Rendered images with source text
§

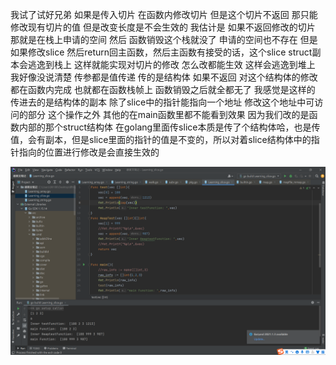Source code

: 我试了试好兄弟
如果是传入切片 在函数内修改切片 但是这个切片不返回
那只能修改现有切片的值  但是改变长度是不会生效的
我估计是 如果不返回修改的切片 那就是在栈上申请的空间 然后 函数销毁这个栈就没了 申请的空间也不存在
但是如果修改slice 然后return回主函数，然后主函数有接受的话，这个slice struct副本会逃逸到栈上
这样就能实现对切片的修改 怎么改都能生效
这样会逃逸到堆上
我好像没说清楚 传参都是值传递 传的是结构体
如果不返回 对这个结构体的修改 都在函数内完成 也就都在函数栈帧上
函数销毁之后就全都无了
我感觉是这样的
传进去的是结构体的副本 除了slice中的指针能指向一个地址  修改这个地址中可访问的部分 这个操作之外 其他的在main函数里都不能看到效果 因为我们改的是函数内部的那个struct结构体
在golang里面传slice本质是传了个结构体哈，也是传值，会有副本，但是slice里面的指针的值是不变的，所以对着slice结构体中的指针指向的位置进行修改是会直接生效的

![image-20211005164646327](slice.assets/image-20211005164646327.png)

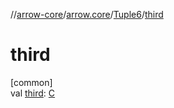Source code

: //[arrow-core](../../../index.md)/[arrow.core](../index.md)/[Tuple6](index.md)/[third](third.md)

# third

[common]\
val [third](third.md): [C](index.md)
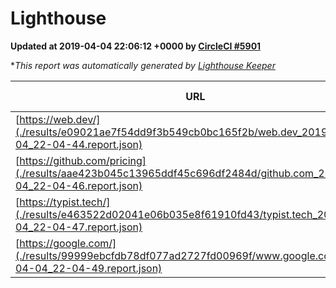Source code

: 
# Lighthouse

**Updated at 2019-04-04 22:06:12 +0000 by [CircleCI #5901](https://circleci.com/gh/ItinerisLtd/lighthouse-keeper-example/5901)**

**This report was automatically generated by [Lighthouse Keeper](https://github.com/itinerisltd/lighthouse-keeper)*

| URL | Performance | Accessibility | Best Practices | SEO | PWA | Updated At |
| --- | --- | --- | --- | --- | --- | --- |
| [https://web.dev/](./results/e09021ae7f54dd9f3b549cb0bc165f2b/web.dev_2019-04-04_22-04-44.report.json) | 0.97 | 0.93 | 0.93 | 0.96 | 1 | 2019-04-04T22:04:44.205Z |
| [https://github.com/pricing](./results/aae423b045c13965ddf45c696df2484d/github.com_2019-04-04_22-04-46.report.json) | 0.88 | 0.89 | 0.93 | 0.9 | 0.58 | 2019-04-04T22:04:46.736Z |
| [https://typist.tech/](./results/e463522d02041e06b035e8f61910fd43/typist.tech_2019-04-04_22-04-47.report.json) | 1 |  |  |  |  | 2019-04-04T22:04:47.727Z |
| [https://google.com/](./results/99999ebcfdb78df077ad2727fd00969f/www.google.com_2019-04-04_22-04-49.report.json) | 0.95 | 0.71 | 0.93 | 0.8 | 0.58 | 2019-04-04T22:04:49.136Z |
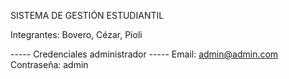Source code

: SISTEMA DE GESTIÓN ESTUDIANTIL

Integrantes: Bovero, Cézar, Pioli


----- Credenciales administrador -----
Email: admin@admin.com
Contraseña: admin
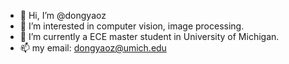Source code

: - 👋 Hi, I’m @dongyaoz
- 👀 I’m interested in computer vision, image processing.
- 🌱 I’m currently a ECE master student in University of Michigan.
- 📫 my email: dongyaoz@umich.edu

<!---
dongyaoz/dongyaoz is a ✨ special ✨ repository because its `README.md` (this file) appears on your GitHub profile.
You can click the Preview link to take a look at your changes.
- 💞️ I’m looking to collaborate on ...
--->
<!-- 
[![Dongyao's GitHub stats](https://github-readme-stats.vercel.app/api?username=dongyaoz&hide=stars,contribs&count_private=true&show_icons=true&theme=tokyonight)](https://github.com/anuraghazra/github-readme-stats)
--->

<!-- 
[![Top Langs](https://github-readme-stats.vercel.app/api/top-langs/?username=dongyaoz&layout=compact&count_private=true&theme=tokyonight)](https://github.com/anuraghazra/github-readme-stats)
--->

<!-- [![Dongyao's wakatime stats](https://github-readme-stats.vercel.app/api/wakatime?username=)](https://github.com/anuraghazra/github-readme-stats) -->

<!-- <a href="https://github.com/anuraghazra/github-readme-stats">
  <img align="center" src=https://github-readme-stats.vercel.app/api?username=dongyaoz&hide=stars,contribs&count_private=true&show_icons=true&theme=tokyonight />
</a>
<a href="https://github.com/anuraghazra/convoychat">
  <img align="center" src=https://github-readme-stats.vercel.app/api/top-langs/?username=dongyaoz&layout=compact&theme=tokyonight />
</a>
 -->
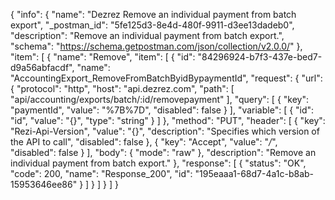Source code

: {
  "info": {
    "name": "Dezrez Remove an individual payment from batch export",
    "_postman_id": "5fe125d3-8e4d-480f-9911-d3ee13dadeb0",
    "description": "Remove an individual payment from batch export.",
    "schema": "https://schema.getpostman.com/json/collection/v2.0.0/"
  },
  "item": [
    {
      "name": "Remove",
      "item": [
        {
          "id": "84296924-b7f3-437e-bed7-d9a56abfacdf",
          "name": "AccountingExport_RemoveFromBatchByidBypaymentId",
          "request": {
            "url": {
              "protocol": "http",
              "host": "api.dezrez.com",
              "path": [
                "api/accounting/exports/batch/:id/removepayment"
              ],
              "query": [
                {
                  "key": "paymentId",
                  "value": "%7B%7D",
                  "disabled": false
                }
              ],
              "variable": [
                {
                  "id": "id",
                  "value": "{}",
                  "type": "string"
                }
              ]
            },
            "method": "PUT",
            "header": [
              {
                "key": "Rezi-Api-Version",
                "value": "{}",
                "description": "Specifies which version of the API to call",
                "disabled": false
              },
              {
                "key": "Accept",
                "value": "*/*",
                "disabled": false
              }
            ],
            "body": {
              "mode": "raw"
            },
            "description": "Remove an individual payment from batch export."
          },
          "response": [
            {
              "status": "OK",
              "code": 200,
              "name": "Response_200",
              "id": "195eaaa1-68d7-4a1c-b8ab-15953646ee86"
            }
          ]
        }
      ]
    }
  ]
}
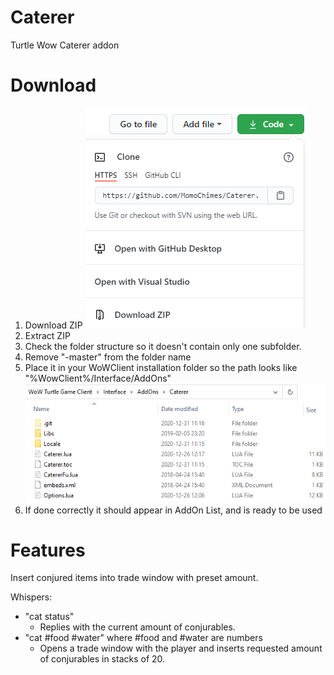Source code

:# Caterer
Turtle Wow Caterer addon

# Download
1. Download ZIP
![Alt text](Docs/Zip.png?raw=true "Download place")
2. Extract ZIP
3. Check the folder structure so it doesn't contain only one subfolder.
4. Remove "-master" from the folder name
5. Place it in your WoWClient installation folder so the path looks like "%WowClient%/Interface/AddOns"
![Alt text](Docs/FolderStructure.png?raw=true "Folder Structure")
6. If done correctly it should appear in AddOn List, and is ready to be used


# Features
Insert conjured items into trade window with preset amount.

Whispers:
- "cat status" 
  - Replies with the current amount of conjurables.
- "cat #food #water" where #food and #water are numbers
  - Opens a trade window with the player and inserts requested amount of conjurables in stacks of 20.
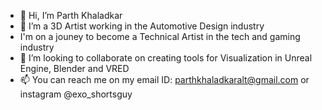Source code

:- 👋 Hi, I’m Parth Khaladkar
- 👀 I’m a 3D Artist working in the Automotive Design industry
- I'm on a jouney to become a Technical Artist in the tech and gaming industry
- 💞️ I’m looking to collaborate on creating tools for Visualization in Unreal Engine, Blender and VRED
- 📫 You can reach me on my email ID: parthkhaladkaralt@gmail.com or instagram @exo_shortsguy

<!---
Therm1c/Therm1c is a ✨ special ✨ repository because its `README.md` (this file) appears on your GitHub profile.
You can click the Preview link to take a look at your changes.
--->
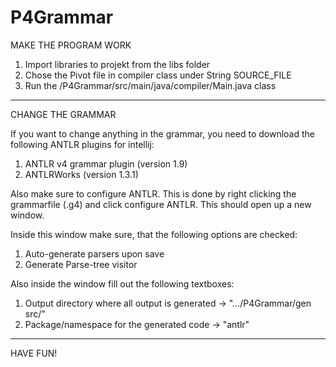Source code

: # P4Grammar

MAKE THE PROGRAM WORK
1. Import libraries to projekt from the libs folder
2. Chose the Pivot file in compiler class under String SOURCE_FILE
3. Run the /P4Grammar/src/main/java/compiler/Main.java class

_________________________________________________________________________

CHANGE THE GRAMMAR

If you want to change anything in the grammar, you need to download the following ANTLR plugins for intellij:
1. ANTLR v4 grammar plugin (version 1.9)
2. ANTLRWorks (version 1.3.1)

Also make sure to configure ANTLR. This is done by right clicking the grammarfile (.g4) and click configure ANTLR.
This should open up a new window.

Inside this window make sure, that the following options are checked:
1. Auto-generate parsers upon save
2. Generate Parse-tree visitor

Also inside the window fill out the following textboxes:
1. Output directory where all output is generated -> ".../P4Grammar/gen src/"
2. Package/namespace for the generated code -> "antlr"
________________________________________________
HAVE FUN!
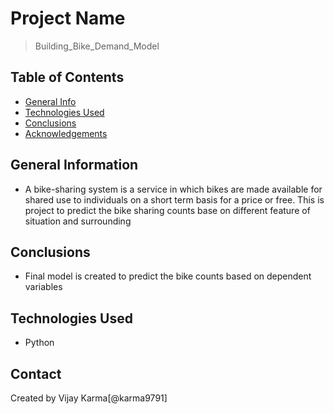 # Project Name
> Building_Bike_Demand_Model


## Table of Contents
* [General Info](#general-information)
* [Technologies Used](#technologies-used)
* [Conclusions](#conclusions)
* [Acknowledgements](#acknowledgements)

<!-- You can include any other section that is pertinent to your problem -->

## General Information
- A bike-sharing system is a service in which bikes are made available for shared use to individuals on a short term basis for a price or free.
This is project to predict the bike sharing counts base on different feature of situation and surrounding

<!-- You don't have to answer all the questions - just the ones relevant to your project. -->

## Conclusions
- Final model is created to predict the bike counts based on dependent variables

<!-- You don't have to answer all the questions - just the ones relevant to your project. -->


## Technologies Used
- Python




## Contact
Created by Vijay Karma[@karma9791] 

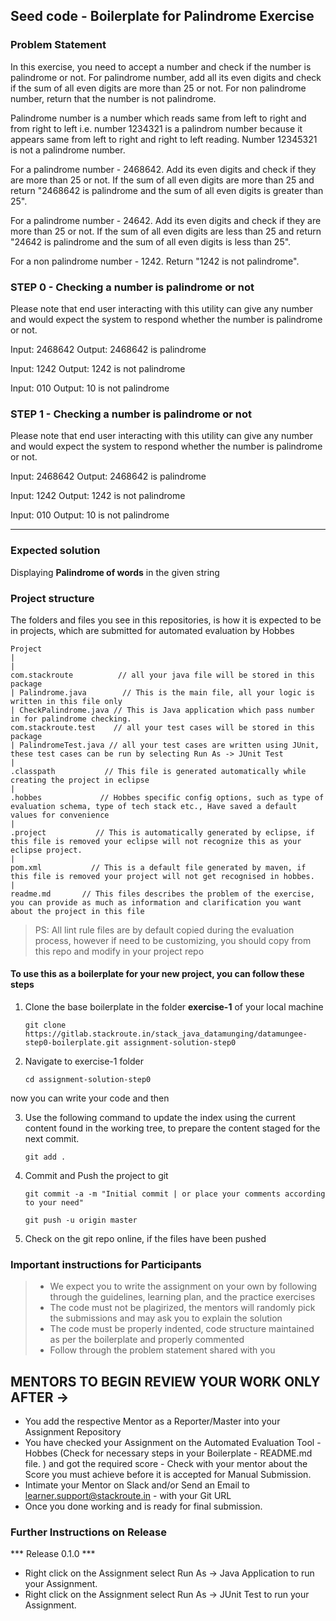 ## Seed code - Boilerplate for Palindrome Exercise

### Problem Statement

In this exercise, you need to accept a number and check if the number is palindrome or not. For palindrome number, add all its even digits and check if the sum of all even digits are more than 25 or not. For non palindrome number, return that the number is not palindrome.

Palindrome number is a number which reads same from left to right and from right to left i.e. number 1234321 is a palindrom number because it appears same from left to right and right to left reading. Number 12345321 is not a palindrome number.

For a palindrome number - 2468642. Add its even digits and check if they are more than 25 or not. If the sum of all even digits are more than 25 and return "2468642 is palindrome and the sum of all even digits is greater than 25".

For a palindrome number - 24642. Add its even digits and check if they are more than 25 or not. If the sum of all even digits are less than 25 and return "24642 is palindrome and the sum of all even digits is less than 25".

For a non palindrome number - 1242. Return "1242 is not palindrome".

### STEP 0 - Checking a number is palindrome or not

Please note that end user interacting with this utility can give any number and would expect the system to respond whether the number is palindrome or not.

Input: 2468642
Output: 2468642 is palindrome

Input: 1242
Output: 1242 is not palindrome

Input: 010
Output: 10 is not palindrome


### STEP 1 - Checking a number is palindrome or not

Please note that end user interacting with this utility can give any number and would expect the system to respond whether the number is palindrome or not.

Input: 2468642
Output: 2468642 is palindrome

Input: 1242
Output: 1242 is not palindrome

Input: 010
Output: 10 is not palindrome

-----------


### Expected solution

Displaying **Palindrome of words** in the given string

### Project structure

The folders and files you see in this repositories, is how it is expected to be in projects, which are submitted for automated evaluation by Hobbes

	Project
	|
	| 
	com.stackroute	        // all your java file will be stored in this package
	| Palindrome.java	     // This is the main file, all your logic is written in this file only
	| CheckPalindrome.java // This is Java application which pass number in for palindrome checking.
	com.stackroute.test    // all your test cases will be stored in this package
	| PalindromeTest.java // all your test cases are written using JUnit, these test cases can be run by selecting Run As -> JUnit Test 
	|
	.classpath           // This file is generated automatically while creating the project in eclipse
	|
	.hobbes             // Hobbes specific config options, such as type of evaluation schema, type of tech stack etc., Have saved a default values for convenience
	|
	.project           // This is automatically generated by eclipse, if this file is removed your eclipse will not recognize this as your eclipse project. 
	|
	pom.xml           // This is a default file generated by maven, if this file is removed your project will not get recognised in hobbes.
	|
	readme.md       // This files describes the problem of the exercise, you can provide as much as information and clarification you want about the project in this file

> PS: All lint rule files are by default copied during the evaluation process, however if need to be customizing, you should copy from this repo and modify in your project repo


#### To use this as a boilerplate for your new project, you can follow these steps

1. Clone the base boilerplate in the folder **exercise-1** of your local machine
     
    `git clone https://gitlab.stackroute.in/stack_java_datamunging/datamungee-step0-boilerplate.git assignment-solution-step0`

2. Navigate to exercise-1 folder

    `cd assignment-solution-step0`

now you can write your code and then

3. Use the following command to update the index using the current content found in the working tree, to prepare the content staged for the next commit.

     `git add .`
 
4. Commit and Push the project to git

     `git commit -a -m "Initial commit | or place your comments according to your need"`

     `git push -u origin master`

5. Check on the git repo online, if the files have been pushed

### Important instructions for Participants
> - We expect you to write the assignment on your own by following through the guidelines, learning plan, and the practice exercises
> - The code must not be plagirized, the mentors will randomly pick the submissions and may ask you to explain the solution
> - The code must be properly indented, code structure maintained as per the boilerplate and properly commented
> - Follow through the problem statement shared with you

## MENTORS TO BEGIN REVIEW YOUR WORK ONLY AFTER ->

- You add the respective Mentor as a Reporter/Master into your Assignment Repository
- You have checked your Assignment on the Automated Evaluation Tool - Hobbes (Check for necessary steps in your Boilerplate - README.md file. ) and got the required score - Check with your mentor about the Score you must achieve before it is accepted for Manual Submission. 
- Intimate your Mentor on Slack and/or Send an Email to learner.support@stackroute.in - with your Git URL 
- Once you done working and is ready for final submission.


### Further Instructions on Release

*** Release 0.1.0 ***

- Right click on the Assignment select Run As -> Java Application to run your Assignment.
- Right click on the Assignment select Run As -> JUnit Test to run your Assignment.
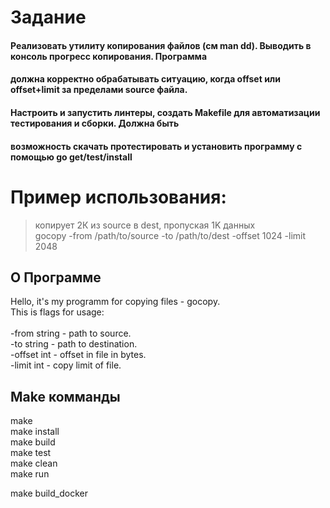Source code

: # Задание

#### Реализовать утилиту копирования файлов (см man dd). Выводить в консоль прогресс копирования. Программа
#### должна корректно обрабатывать ситуацию, когда offset или offset+limit за пределами source файла.
#### Настроить и запустить линтеры, создать Makefile для автоматизации тестирования и сборки. Должна быть
#### возможность скачать протестировать и установить программу с помощью go get/test/install

# Пример использования:

> копирует 2К из source в dest, пропуская 1K данных<br/>
> gocopy ­-from /path/to/source ­-to /path/to/dest ­-offset 1024 -­limit 2048<br/>

## О Программе
Hello, it's my programm for copying files - gocopy.<br/>
This is flags for usage:<br/>
<br/>
-from string - path to source.<br/>
-to string - path to destination.<br/>
-offset int - offset in file in bytes.<br/>
-limit int - copy limit of file.<br/>

## Make комманды

make<br/>
make install<br/>
make build<br/>
make test<br/>
make clean<br/>
make run<br/>

make build_docker<br/>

§

What to do
Pick out every line of the material above that contains the string "Release" and copy each one.

Result of the exercise
### Further Instructions on Release
*** Release 0.1.0 ***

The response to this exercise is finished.